Do zdarzenia doszło 30 kwietnia br. w godzinach popołudniowych przy stacji metra na terenie Dzielnicy Wola. Ze wstępnych informacji wynika, że nieznana kobieta słysząc rozmowę obywatelki Białorusi znieważyła ją używając obraźliwych i niecenzuralnych słów nawiązujące do jej pochodzenia i z tego samego powodu naruszyła jej nietykalność cielesną szarpiąc ją za ubranie i włosy oraz napluła jej w twarz. Zaraz po tym kobieta oddaliła się z miejsca. Następnego dnia pokrzywdzona przyszła do wolskiej komendy, w tej sprawie zostało przyjęte zawiadomienie o możliwości popełnienia przestępstwa.
Sprawa trafiła do policjantów zajmujących się zwalczaniem przestępczości przeciwko życiu i zdrowiu. Funkcjonariusze zabezpieczyli zapisy z kamer monitoringu oraz nagranie ze zdarzenia, które było w sieci. Były one wnikliwie przeanalizowane, chodziło o ustalenie okoliczności zdarzenia jak i tożsamości sprawcy znieważenia.
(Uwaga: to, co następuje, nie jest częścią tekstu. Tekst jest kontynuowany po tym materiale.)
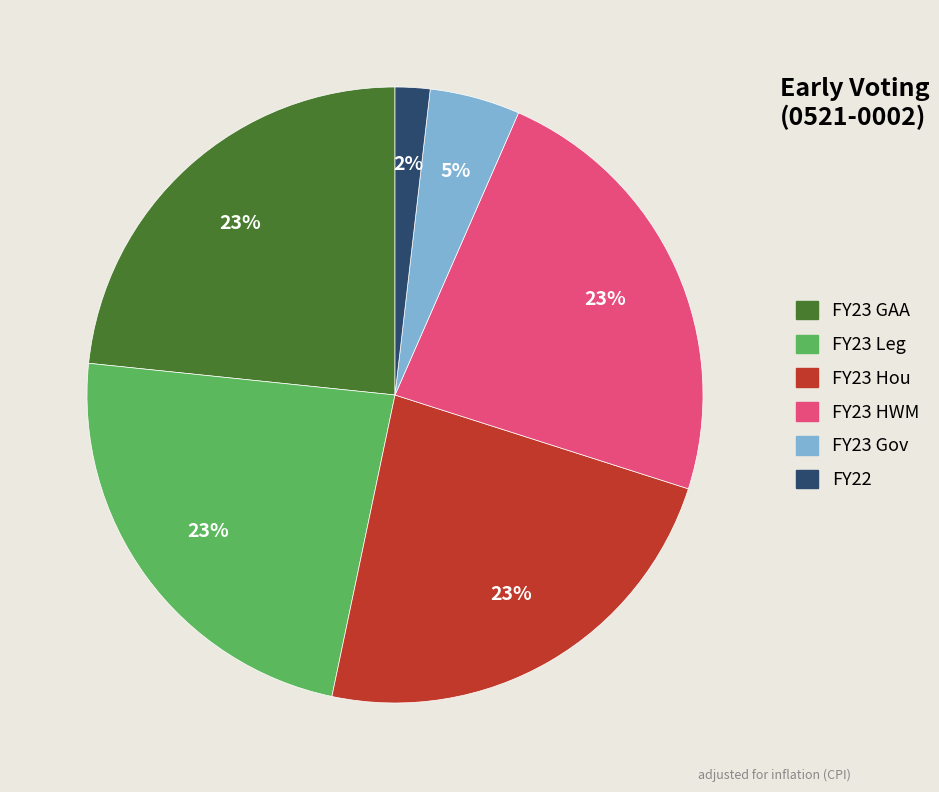

What is the smallest slice in the pie chart?

FY22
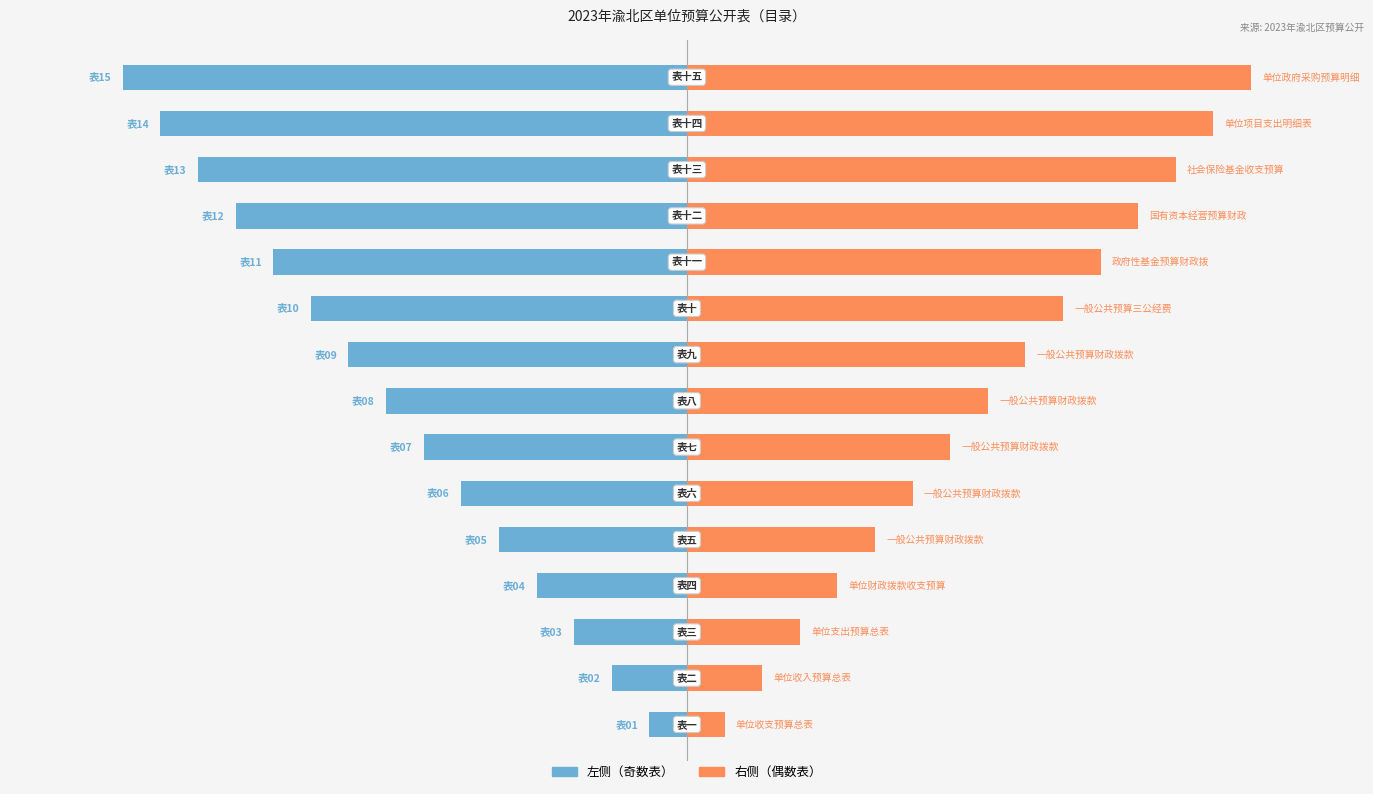

The value of 表号（右） at 8 is 16. True or false?

False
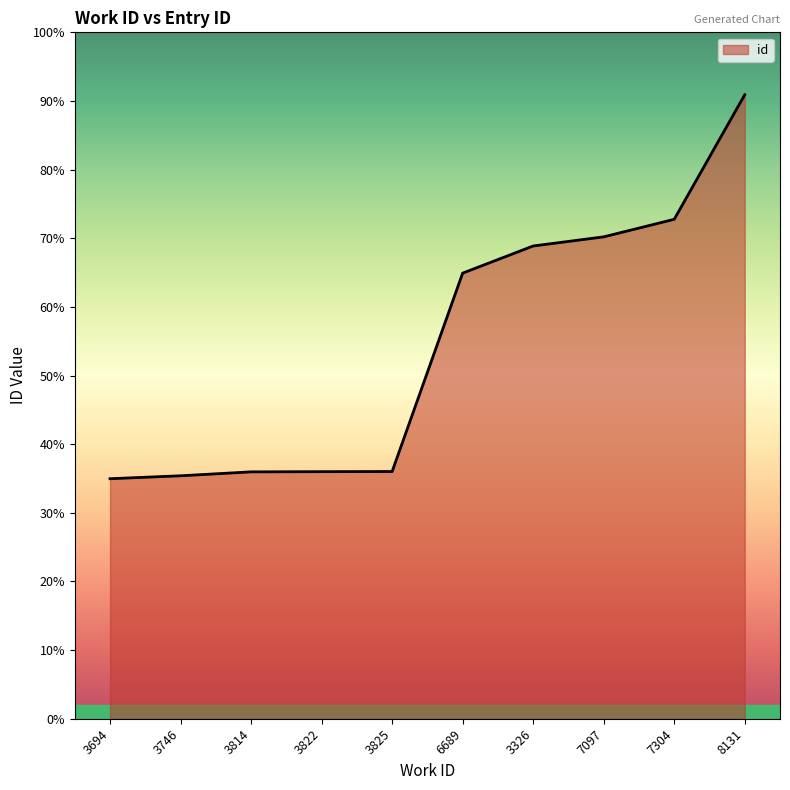

Is this an area chart (filled region under the line)?

Yes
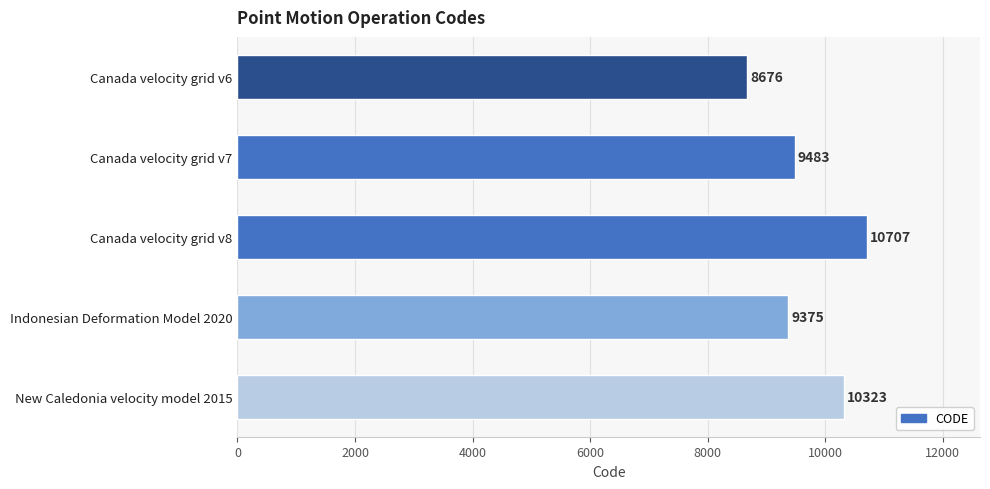

What is the change in value from Canada velocity grid v8 to New Caledonia velocity model 2015?

-384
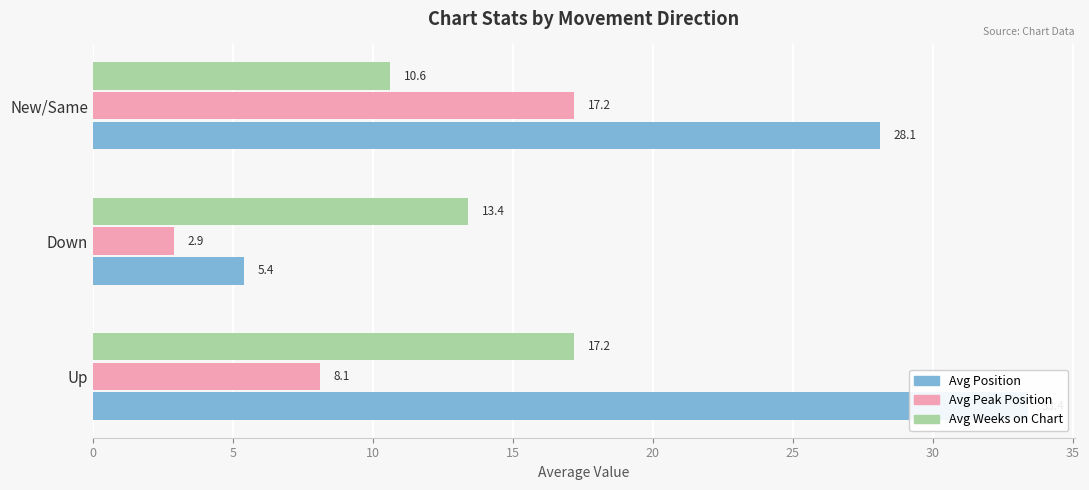

Rank the series at Up from lowest to highest value.

Avg Peak Position, Avg Weeks on Chart, Avg Position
Policjanci z Woli we współpracy z funkcjonariuszami z Komisariatu Policji na Bemowie ustalili, że kobieta prawdopodobnie przebywa na terenie warszawskiego Bemowa. We wtorek (7.05.24r.) 34-latka została zatrzymana i doprowadzona do policyjnego aresztu. Po zgromadzeniu materiału dowodowego podejrzana usłyszała zarzut karny dotyczący znieważenia osoby i naruszenia nietykalności cielesnej z powodu jej przynależności narodowościowej o charakterze chuligańskim. Za to przestępstwo grozi kara do 3 lat pozbawienia wolności.